In a certain respect they don’t want me to know about it because they would never want me to question their fitness for duty.

But Pruger said there has been growing support from department leadership and that the evolution of local leaders has helped create a more progressive approach to mental health than other places across the state.

“It’s not an easy thing to teach old dogs new tricks,” Pruger said of Hart. “I can’t say enough about how he has learned and responded. What our organization has done to find somebody (in Lansing) that can make our people healthy again, and bring them back to 100% so that they can go out and be effective in the community and live long, happy lives as deputies and police officers, that’s a great message.”

A memorial to Sgt. Damon Gutzwiller, who was murdered by Steven Carrillo on June 6, 2020.
(Via Santa Cruz County Sheriff’s Office)

And, he says, one that has increasingly become common sense.

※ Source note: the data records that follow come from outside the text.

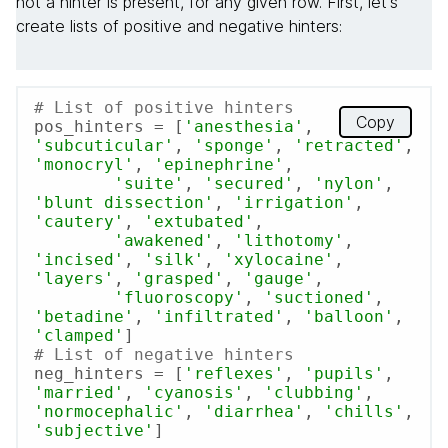
not a hinter is present, for any given row. First, let's
create lists of positive and negative hinters:
# List of positive hinters
Copy
pos_hinters = [
'anesthesia'
, 
'subcuticular'
, 
'sponge'
, 
'retracted'
, 
'monocryl'
, 
'epinephrine'
,

'suite'
, 
'secured'
, 
'nylon'
, 
'blunt dissection'
, 
'irrigation'
, 
'cautery'
, 
'extubated'
,

'awakened'
, 
'lithotomy'
, 
'incised'
, 
'silk'
, 
'xylocaine'
, 
'layers'
, 
'grasped'
, 
'gauge'
,

'fluoroscopy'
, 
'suctioned'
, 
'betadine'
, 
'infiltrated'
, 
'balloon'
, 
'clamped'
# List of negative hinters
neg_hinters = [
'reflexes'
, 
'pupils'
, 
'married'
, 
'cyanosis'
, 
'clubbing'
, 
'normocephalic'
, 
'diarrhea'
, 
'chills'
, 
'subjective'
]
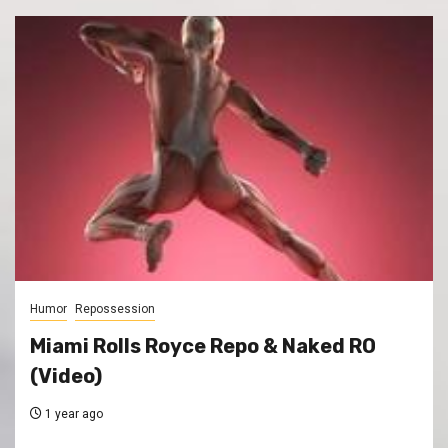
Humor
Repossession
Miami Rolls Royce Repo & Naked RO
(Video)
1 year ago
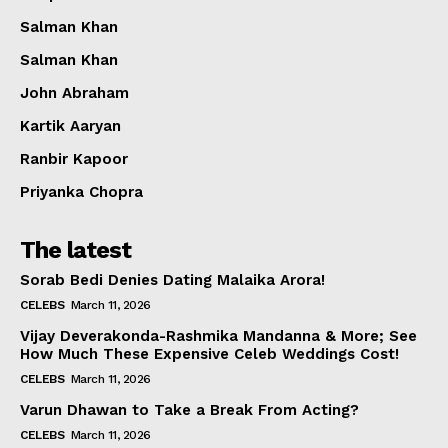
Salman Khan
Salman Khan
John Abraham
Kartik Aaryan
Ranbir Kapoor
Priyanka Chopra
The latest
Sorab Bedi Denies Dating Malaika Arora!
CELEBS
March 11, 2026
Vijay Deverakonda-Rashmika Mandanna & More; See
How Much These Expensive Celeb Weddings Cost!
CELEBS
March 11, 2026
Varun Dhawan to Take a Break From Acting?
CELEBS
March 11, 2026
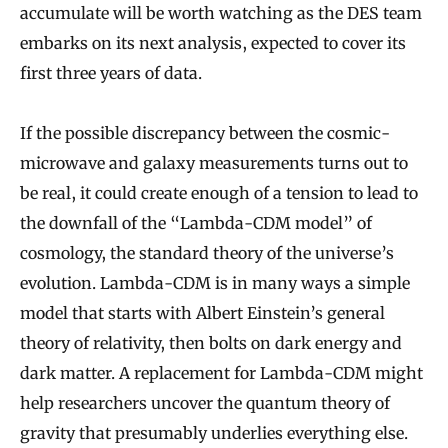
accumulate will be worth watching as the DES team
embarks on its next analysis, expected to cover its
first three years of data.
If the possible discrepancy between the cosmic-
microwave and galaxy measurements turns out to
be real, it could create enough of a tension to lead to
the downfall of the “Lambda-CDM model” of
cosmology, the standard theory of the universe’s
evolution. Lambda-CDM is in many ways a simple
model that starts with Albert Einstein’s general
theory of relativity, then bolts on dark energy and
dark matter. A replacement for Lambda-CDM might
help researchers uncover the quantum theory of
gravity that presumably underlies everything else.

“If somebody twisted their ankle or broke their leg, nobody would question it. But the mind is a different thing,” he said. “ We’ve spent hundreds of thousands of dollars to train and get people to the point where they’re able to go out and into the world and work as patrol deputies.”

There’s a growing recognition, Pruger believes, that the hiring of a cop involves an immediate investment in their mental health.

“You can’t simply toss them aside because they’ve been involved in a critical incident that’s affecting them and they can no longer do their job until they become healthy,” he said. “We are finally starting to figure out that we cannot afford to lose good people.”